The issue of immigration policy drew heightened attention on Fox News and conservative talk radio in the past week after news reports documented a surge of undocumented children arriving at the United States border, overrunning processing centers and the Border Patrol.
In an interview just last Friday, Cantor suggested he could work with President Obama to allow a path to citizenship for some children of illegal immigrants already in the country. In the campaign's final days, Brat criticized Cantor for siding with Obama on the contentious issue.
A secondary factor in Cantor's demise was his disconnect from many Republican constituents in the district. The state's redistricting in 2010 made his suburban Richmond district more conservative, adding new areas that he didn't previously represent. As majority leader, Cantor spent less time wooing voters at town halls in Chesterfield County and more time deal-making with Republican leadership in Washington.
"Eric Cantor and I have been through a lot together," House Speaker John Boehner said in a statement late Tuesday night. "He's a good friend and a great leader, and someone I've come to rely upon on a daily basis as we make the tough choices that come with governing.
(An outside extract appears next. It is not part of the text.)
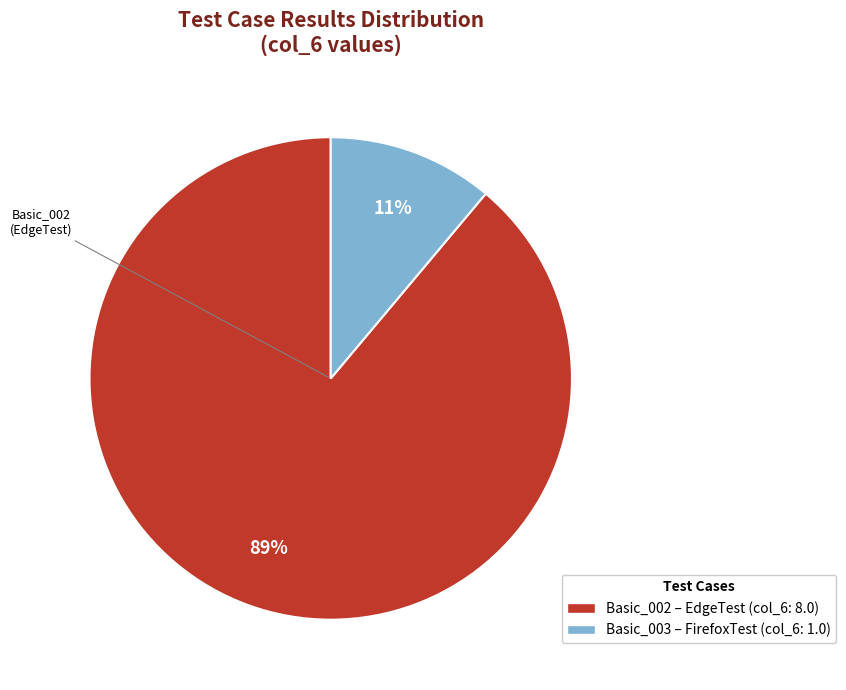

Count the number of slices in the pie.

2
My thoughts are with him and Diana and their kids tonight."
Cantor didn't take the challenge from Brat seriously enough until it was too late. Between April 1 and May 21, he spent nearly $1 million trying to fend off Brat, but his campaign was still dismissive of the challenge even as recently as Monday when reporters questioned why it was spending so much money.
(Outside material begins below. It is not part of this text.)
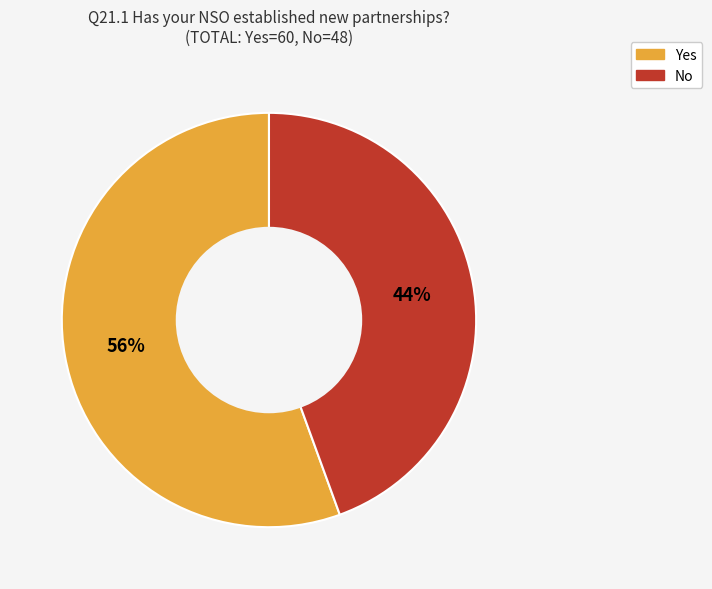

Rank the categories by value from lowest to highest.

No, Yes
"We lived the exact same thing two years ago," said Ray Allen, Cantor's campaign manager, in an interview with the National Journal before Tuesday's primary. "From 2000 to 2012, we've run TV ads, done direct mail, yard signs."
Cantor won his primary with 79 percent of the vote last year, though he only won less than 60 percent of the vote in the last two general elections — in a Republican-friendly district.
Cantor's loss is also a major defeat for the faint hopes of passing immigration reform in the House. Brat's focus on Cantor's immigration record forced him to be defensive. Cantor sent mail ads touting his opposition to "amnesty for illegal immigrants" even while advocating for an exception for those brought to the country as children — a caveat Brat criticized.
Cantor also ran negative TV ads calling Brat a "liberal college professor" and criticizing him for serving on an advisory board for Democratic Sen. Tim Kaine when Kaine was governor.
Cantor's loss also likely will leave the House Republican caucus without any Jewish members next year, a fact that is particularly painful for some Republicans. "On a personal level, it's a moment of sadness to lose someone who was special and unique," says former White House Press Secretary Ari Fleischer. "Who was proudly Jewish and a proudly Jewish Republican. Eric's loss will be felt," Fleischer said.